When an extreme cold alert is issued, two 24-hour drop-in warming centres open, shelters ease their service restrictions and transit tokens are available at drop-in sites. A third drop-in will open in late January with a focus on youth. While it’s true that we don’t know if either man would have used these emergency services, they would have at least been available. 

Ed Keenan criticized Toronto’s extreme cold criteria in his Tuesday column, in which Shapiro is quoted as follows: “We’re trying to have a system where these alerts only come up so often.” This is in significant contrast to Mayor Tory’s comments in the Globe and Mail: “I would assume [the criteria] would be exercised in favour of homeless people…I would hope that those criteria are being applied as they have in the past. There certainly has been no hesitation in the past to declare a cold-weather alert.”

Keenan goes on to describe the reaction of Cathy Crowe, who was “aghast…to hear that they planned to adhere stringently to the -15 guideline, even though the city’s instructions seem specifically to give them flexibility to declare an alert because of other factors like wind and sustained cold over multiple days.” Combined with these factors, a temperature of -15C does indeed seem arbitrary and, as this week as shown, ineffective.

In Tanya’s post on helping people in extreme weather, she points out that initiatives in other cities provide emergency services at significantly higher temperatures: In New Jersey, -7; and in DC, below 0. Toronto’s new Cold Weather Plan states “Extreme Cold Weather Alerts may also be issued at warmer temperatures when Environment Canada's weather forecast includes one or more factors that increase the impact of cold weather on health, such as:

  • Wind chill;
  • Precipitation;
  • Low daytime temperatures;
  • Days/nights of cold weather in a row;
  • Sudden cold weather.”

Part of the conflict in alerts being called may stem from a recent decision to move control of calling the alerts from Shelter, Support and Housing Administration to Public Health. This was seen as a way of separating out the technical weather aspects from the impacts on service provision. Public Health’s sole job is to determine, based on Environment Canada forecasts, whether or not to call an alert.

However, the plan allows the city’s Shelter, Support and Housing Administration division to “extend additional services to their clients at any time that they perceive weather conditions to create a risk for the populations that they specifically serve” (i.e. open warming centres and other services) regardless of what is done by Toronto Public Health.

I don’t see any reason why Toronto can’t adjust its criteria and offer these services at higher temperatures, especially when winds and sustained cold increase the effects of weather, especially on people experiencing homelessness. Hamilton, just a short drive away, allows for alerts to be called at -15C or -20 with windchill.

Of course, all this questioning points to the painful fact that our existing services simply aren’t working in the long term. While an emphasis on emergency services over prevention and a serious lack of transitional and affordable housing ensures we remain stuck in a cycle of poverty, homelessness, and loss, it is a necessity in the meantime. As the Homeless Hub’s 2014 report, The State of Homelessness in Canada, notes, we can end homelessness, if we want to. In Toronto, this might start by adjusting extreme cold criteria, but we can’t let it end there.  

What is happening in your community? How are cold alerts (or other weather related emergencies) determined? What additional services are provided to protect the most vulnerable?

## Task description
According to the text on Toronto's extreme cold alerts, control of calling the alerts was recently moved from which division to which?

## Provided material
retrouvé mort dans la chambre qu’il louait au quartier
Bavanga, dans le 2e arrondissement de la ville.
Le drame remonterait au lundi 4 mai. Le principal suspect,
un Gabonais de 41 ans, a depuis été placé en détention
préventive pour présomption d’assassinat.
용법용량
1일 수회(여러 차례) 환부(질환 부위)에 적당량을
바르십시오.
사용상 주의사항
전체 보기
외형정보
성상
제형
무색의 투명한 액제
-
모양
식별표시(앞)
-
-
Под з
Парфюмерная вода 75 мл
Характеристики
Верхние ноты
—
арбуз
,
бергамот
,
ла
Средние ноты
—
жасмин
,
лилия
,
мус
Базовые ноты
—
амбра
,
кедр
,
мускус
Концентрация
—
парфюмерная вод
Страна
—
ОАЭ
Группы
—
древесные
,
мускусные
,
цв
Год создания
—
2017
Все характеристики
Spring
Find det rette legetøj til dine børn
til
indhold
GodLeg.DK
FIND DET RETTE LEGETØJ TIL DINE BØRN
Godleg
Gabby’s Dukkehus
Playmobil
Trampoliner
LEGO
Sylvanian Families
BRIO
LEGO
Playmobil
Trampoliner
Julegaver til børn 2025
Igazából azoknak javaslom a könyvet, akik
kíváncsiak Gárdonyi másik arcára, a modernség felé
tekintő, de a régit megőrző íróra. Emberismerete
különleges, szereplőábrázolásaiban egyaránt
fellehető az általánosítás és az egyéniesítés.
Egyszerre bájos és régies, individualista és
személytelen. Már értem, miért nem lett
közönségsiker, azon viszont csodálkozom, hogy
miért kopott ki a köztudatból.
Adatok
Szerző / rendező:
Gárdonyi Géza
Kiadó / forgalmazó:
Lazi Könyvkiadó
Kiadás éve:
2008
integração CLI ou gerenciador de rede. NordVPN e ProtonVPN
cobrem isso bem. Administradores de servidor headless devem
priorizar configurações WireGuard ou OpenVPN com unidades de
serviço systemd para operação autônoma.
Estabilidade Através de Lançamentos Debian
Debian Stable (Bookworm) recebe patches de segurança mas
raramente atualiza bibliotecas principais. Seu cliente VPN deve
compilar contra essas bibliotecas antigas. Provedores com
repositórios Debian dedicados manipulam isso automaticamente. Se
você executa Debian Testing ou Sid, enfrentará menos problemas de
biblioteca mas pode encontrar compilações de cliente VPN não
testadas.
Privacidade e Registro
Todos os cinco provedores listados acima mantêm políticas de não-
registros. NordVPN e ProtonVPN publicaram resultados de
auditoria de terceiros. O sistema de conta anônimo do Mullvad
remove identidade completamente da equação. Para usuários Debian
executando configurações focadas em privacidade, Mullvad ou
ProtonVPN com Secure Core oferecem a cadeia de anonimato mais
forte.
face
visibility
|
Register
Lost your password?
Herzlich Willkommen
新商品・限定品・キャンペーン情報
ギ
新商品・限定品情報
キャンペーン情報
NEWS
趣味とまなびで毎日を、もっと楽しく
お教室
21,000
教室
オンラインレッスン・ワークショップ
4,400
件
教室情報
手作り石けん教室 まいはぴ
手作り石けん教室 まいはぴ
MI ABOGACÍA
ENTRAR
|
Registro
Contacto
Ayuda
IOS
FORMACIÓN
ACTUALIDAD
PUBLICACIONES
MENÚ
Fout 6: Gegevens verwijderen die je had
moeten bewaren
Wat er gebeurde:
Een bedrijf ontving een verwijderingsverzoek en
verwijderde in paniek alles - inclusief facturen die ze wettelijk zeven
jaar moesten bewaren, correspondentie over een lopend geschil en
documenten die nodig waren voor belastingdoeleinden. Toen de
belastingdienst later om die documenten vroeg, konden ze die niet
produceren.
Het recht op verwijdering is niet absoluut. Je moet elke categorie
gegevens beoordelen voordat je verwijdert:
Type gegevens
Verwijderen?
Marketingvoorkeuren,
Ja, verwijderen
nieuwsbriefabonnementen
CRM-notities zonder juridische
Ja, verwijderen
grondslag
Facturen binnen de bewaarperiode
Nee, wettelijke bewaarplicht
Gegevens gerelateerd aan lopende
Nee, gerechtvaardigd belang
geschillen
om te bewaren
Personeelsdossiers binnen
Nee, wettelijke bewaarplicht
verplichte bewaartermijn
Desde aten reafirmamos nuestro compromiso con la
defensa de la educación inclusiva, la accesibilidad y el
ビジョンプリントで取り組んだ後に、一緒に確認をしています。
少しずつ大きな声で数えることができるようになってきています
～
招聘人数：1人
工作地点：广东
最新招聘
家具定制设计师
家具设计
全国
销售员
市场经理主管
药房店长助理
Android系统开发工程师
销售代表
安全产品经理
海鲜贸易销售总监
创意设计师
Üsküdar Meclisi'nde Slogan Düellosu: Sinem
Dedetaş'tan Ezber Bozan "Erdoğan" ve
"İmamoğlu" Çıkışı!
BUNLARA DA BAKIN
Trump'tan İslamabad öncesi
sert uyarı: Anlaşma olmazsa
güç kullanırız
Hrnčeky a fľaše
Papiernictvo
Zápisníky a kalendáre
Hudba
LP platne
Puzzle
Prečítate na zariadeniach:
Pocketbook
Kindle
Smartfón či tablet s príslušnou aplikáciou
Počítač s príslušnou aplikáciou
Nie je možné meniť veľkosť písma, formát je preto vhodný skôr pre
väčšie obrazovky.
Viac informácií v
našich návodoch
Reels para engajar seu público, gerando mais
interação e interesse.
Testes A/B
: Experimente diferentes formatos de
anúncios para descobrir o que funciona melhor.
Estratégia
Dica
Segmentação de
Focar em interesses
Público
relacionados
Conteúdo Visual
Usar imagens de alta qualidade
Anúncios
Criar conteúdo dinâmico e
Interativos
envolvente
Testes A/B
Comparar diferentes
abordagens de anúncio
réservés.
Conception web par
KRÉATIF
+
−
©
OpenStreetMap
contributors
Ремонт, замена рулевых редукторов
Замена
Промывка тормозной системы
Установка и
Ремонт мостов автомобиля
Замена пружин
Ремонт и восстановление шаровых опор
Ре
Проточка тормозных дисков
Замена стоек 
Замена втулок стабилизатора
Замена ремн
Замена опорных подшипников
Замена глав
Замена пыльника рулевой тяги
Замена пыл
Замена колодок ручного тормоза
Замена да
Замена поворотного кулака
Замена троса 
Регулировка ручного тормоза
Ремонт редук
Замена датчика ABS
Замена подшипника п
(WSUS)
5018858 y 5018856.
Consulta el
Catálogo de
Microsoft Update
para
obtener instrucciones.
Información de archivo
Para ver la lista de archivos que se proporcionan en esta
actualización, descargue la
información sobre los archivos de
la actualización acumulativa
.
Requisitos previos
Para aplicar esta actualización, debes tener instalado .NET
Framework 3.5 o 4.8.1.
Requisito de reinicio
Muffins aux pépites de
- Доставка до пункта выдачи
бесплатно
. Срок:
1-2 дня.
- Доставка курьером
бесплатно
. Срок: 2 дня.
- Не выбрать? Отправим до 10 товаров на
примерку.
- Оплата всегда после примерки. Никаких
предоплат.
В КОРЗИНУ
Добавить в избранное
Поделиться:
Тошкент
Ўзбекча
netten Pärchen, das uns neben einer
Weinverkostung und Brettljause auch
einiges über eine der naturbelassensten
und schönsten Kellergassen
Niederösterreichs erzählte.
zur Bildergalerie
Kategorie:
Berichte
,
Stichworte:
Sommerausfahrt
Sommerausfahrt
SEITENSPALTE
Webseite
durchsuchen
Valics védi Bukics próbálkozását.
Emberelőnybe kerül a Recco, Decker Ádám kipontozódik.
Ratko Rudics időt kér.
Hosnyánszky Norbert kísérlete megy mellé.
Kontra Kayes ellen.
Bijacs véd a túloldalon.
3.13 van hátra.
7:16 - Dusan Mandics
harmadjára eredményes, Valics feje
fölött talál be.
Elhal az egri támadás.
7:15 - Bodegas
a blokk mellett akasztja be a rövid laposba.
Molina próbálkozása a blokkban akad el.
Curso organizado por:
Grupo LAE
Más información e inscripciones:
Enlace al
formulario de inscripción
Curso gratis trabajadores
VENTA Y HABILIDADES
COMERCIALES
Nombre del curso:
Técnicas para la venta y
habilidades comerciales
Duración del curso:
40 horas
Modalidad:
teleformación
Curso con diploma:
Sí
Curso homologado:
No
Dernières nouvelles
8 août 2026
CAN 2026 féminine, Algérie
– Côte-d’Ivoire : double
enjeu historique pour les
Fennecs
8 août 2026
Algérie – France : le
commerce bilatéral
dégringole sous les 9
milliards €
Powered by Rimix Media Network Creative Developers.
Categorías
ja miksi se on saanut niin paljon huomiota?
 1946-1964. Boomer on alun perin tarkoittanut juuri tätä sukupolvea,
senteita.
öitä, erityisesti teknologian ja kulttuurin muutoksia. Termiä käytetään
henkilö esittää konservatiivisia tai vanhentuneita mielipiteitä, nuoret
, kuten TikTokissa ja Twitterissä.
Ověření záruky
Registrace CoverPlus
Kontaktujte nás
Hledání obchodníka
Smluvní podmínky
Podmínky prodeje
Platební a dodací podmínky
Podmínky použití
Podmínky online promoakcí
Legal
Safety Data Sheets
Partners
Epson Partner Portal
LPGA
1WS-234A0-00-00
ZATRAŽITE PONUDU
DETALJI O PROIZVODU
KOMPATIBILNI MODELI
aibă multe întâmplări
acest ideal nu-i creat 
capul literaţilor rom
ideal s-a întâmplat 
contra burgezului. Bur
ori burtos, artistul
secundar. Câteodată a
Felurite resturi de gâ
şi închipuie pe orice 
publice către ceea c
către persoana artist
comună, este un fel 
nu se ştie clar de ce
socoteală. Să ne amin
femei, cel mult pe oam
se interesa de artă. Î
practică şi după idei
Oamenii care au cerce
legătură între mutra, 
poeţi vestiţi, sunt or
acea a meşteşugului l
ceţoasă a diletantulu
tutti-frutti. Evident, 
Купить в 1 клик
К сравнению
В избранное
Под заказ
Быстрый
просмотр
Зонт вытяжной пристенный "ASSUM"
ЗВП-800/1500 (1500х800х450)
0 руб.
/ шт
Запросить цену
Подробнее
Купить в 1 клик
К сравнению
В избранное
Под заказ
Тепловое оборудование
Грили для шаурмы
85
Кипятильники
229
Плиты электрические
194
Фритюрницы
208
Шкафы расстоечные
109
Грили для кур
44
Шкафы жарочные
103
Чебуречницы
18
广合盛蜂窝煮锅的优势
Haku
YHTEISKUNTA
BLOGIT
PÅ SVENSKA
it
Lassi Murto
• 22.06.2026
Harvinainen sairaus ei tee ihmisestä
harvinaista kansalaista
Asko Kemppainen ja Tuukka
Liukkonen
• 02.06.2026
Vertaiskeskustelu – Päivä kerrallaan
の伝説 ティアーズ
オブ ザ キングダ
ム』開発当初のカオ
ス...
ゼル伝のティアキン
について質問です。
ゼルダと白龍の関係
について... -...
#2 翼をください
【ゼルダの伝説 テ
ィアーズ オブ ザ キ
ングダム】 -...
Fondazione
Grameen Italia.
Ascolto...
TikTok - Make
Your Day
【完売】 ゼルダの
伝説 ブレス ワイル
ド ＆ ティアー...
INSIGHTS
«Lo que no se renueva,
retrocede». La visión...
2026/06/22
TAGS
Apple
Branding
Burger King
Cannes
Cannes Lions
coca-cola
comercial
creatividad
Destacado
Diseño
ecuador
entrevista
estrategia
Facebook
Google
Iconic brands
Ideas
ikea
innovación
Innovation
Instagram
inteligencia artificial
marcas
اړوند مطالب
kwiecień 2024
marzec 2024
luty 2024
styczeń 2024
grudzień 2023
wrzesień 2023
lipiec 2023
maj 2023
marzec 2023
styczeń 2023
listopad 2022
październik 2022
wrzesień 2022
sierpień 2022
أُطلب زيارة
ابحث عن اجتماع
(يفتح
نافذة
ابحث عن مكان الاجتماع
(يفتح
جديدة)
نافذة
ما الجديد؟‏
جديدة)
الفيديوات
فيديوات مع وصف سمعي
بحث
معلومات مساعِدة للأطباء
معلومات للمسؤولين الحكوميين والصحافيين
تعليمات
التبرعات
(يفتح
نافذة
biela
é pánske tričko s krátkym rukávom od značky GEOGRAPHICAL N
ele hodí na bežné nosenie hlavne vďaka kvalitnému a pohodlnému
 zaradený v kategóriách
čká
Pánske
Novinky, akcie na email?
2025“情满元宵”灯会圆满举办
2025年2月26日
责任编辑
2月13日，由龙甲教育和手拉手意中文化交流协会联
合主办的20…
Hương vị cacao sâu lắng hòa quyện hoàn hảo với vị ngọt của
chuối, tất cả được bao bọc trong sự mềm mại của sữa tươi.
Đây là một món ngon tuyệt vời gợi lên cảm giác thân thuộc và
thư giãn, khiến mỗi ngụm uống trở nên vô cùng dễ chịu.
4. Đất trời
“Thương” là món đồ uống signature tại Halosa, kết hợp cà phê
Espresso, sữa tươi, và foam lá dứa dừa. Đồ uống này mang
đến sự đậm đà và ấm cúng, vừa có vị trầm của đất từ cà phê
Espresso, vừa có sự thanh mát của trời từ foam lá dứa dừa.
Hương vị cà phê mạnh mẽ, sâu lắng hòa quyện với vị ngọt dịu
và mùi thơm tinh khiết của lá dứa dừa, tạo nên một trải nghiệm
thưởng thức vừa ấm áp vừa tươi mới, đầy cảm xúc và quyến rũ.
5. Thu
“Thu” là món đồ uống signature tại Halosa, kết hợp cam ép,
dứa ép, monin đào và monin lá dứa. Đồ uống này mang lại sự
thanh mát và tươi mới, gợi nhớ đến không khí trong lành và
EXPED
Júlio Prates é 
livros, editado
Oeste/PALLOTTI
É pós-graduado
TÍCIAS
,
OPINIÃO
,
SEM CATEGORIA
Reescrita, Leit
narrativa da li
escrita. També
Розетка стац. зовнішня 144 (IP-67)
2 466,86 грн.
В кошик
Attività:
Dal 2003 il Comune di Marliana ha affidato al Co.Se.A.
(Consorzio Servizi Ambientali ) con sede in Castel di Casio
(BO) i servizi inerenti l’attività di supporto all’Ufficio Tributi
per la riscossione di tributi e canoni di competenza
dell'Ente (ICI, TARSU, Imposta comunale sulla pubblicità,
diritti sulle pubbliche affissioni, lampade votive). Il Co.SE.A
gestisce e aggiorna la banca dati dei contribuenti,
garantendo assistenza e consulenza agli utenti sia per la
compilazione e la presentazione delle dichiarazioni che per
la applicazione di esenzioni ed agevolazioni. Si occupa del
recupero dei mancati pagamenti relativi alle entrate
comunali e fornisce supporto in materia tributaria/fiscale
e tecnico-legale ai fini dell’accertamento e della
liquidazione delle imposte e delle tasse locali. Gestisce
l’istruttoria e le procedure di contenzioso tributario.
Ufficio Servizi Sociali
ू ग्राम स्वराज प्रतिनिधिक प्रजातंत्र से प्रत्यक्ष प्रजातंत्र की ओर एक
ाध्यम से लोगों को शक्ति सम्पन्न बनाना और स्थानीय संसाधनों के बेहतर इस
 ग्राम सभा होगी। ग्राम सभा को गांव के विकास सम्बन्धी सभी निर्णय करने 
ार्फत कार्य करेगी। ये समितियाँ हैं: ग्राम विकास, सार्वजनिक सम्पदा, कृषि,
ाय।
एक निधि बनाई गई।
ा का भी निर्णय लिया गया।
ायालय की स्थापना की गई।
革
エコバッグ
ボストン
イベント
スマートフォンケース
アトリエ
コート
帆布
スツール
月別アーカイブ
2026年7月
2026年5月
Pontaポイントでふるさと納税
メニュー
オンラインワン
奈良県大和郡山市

## Answer to this exercise
It was moved from Shelter, Support and Housing Administration to Public Health.